New York’s Supreme Court Appellate Division, Second Judicial Department ruled on May 30 that the family of Riven Flamenbaum, a Holocaust survivor who inexplicably left Germany after the War with an invaluable gold tablet about the size of a Post-It Note, must return the object to the Vorderasiatisches Museum in Berlin. The holding reverses a prior decision made by the Nassau County Surrogate Court, which ruled in 2010 that the Museum had taken too long to claim the ancient artifact.
According to the Appellate Court’s opinion, a German team of archaeologists excavated the tablet prior to World War I in what is now northern Iraq. The tablet describes the construction of the Ishtar Temple and dates to the reign of King Tukulti-Ninurta I of Assyria (1243-1207 BCE). The Museum received the tablet in 1926, displayed it beginning in 1934, then placed it in storage in 1939 for protection from the War. Around the end of the war in 1945, the tablet was discovered to be missing. The Museum had no knowledge of its whereabouts until 2003, when Riven Flamenbaum’s son Israel Flamenbaum filed objections to the estate’s accounting and informed the Museum about the tablet.
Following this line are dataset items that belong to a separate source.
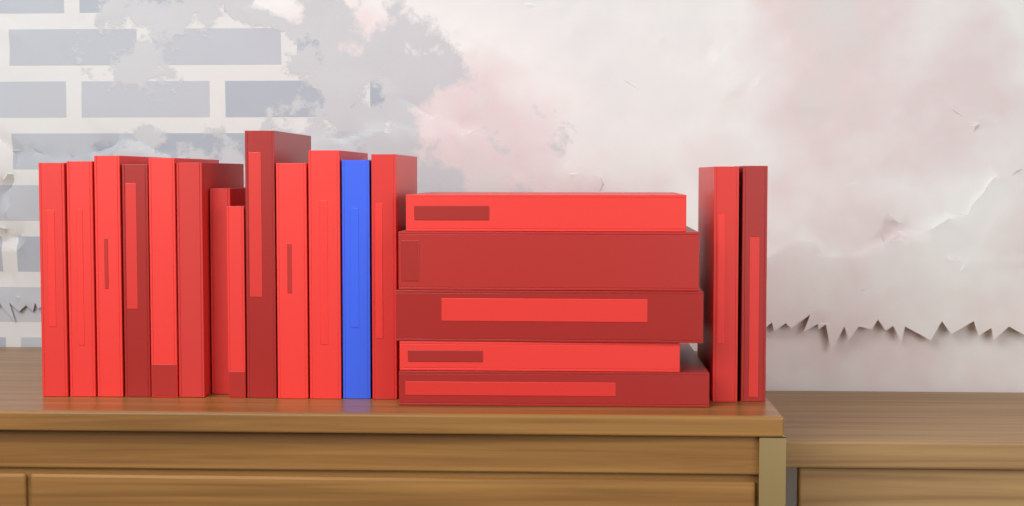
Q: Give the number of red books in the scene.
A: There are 19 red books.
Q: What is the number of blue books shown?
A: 1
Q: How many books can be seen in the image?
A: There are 20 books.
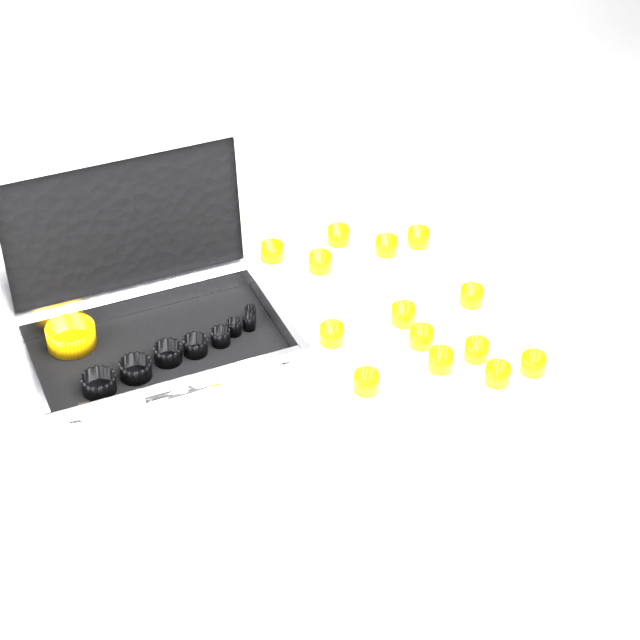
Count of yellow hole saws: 15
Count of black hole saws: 8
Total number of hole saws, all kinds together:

The Surrogate Court rejected the Museum’s efforts to recover it, finding that the Museum’s claim was barred by the doctrine of laches.
The Appellate Court reversed, reminding the executor that to establish laches, “she must demonstrate that the museum failed to exercise reasonable diligence to locate the tablet and that such failure prejudiced the estate.” The Court held that the executor demonstrated neither element, and directed that the tablet be returned to the Museum.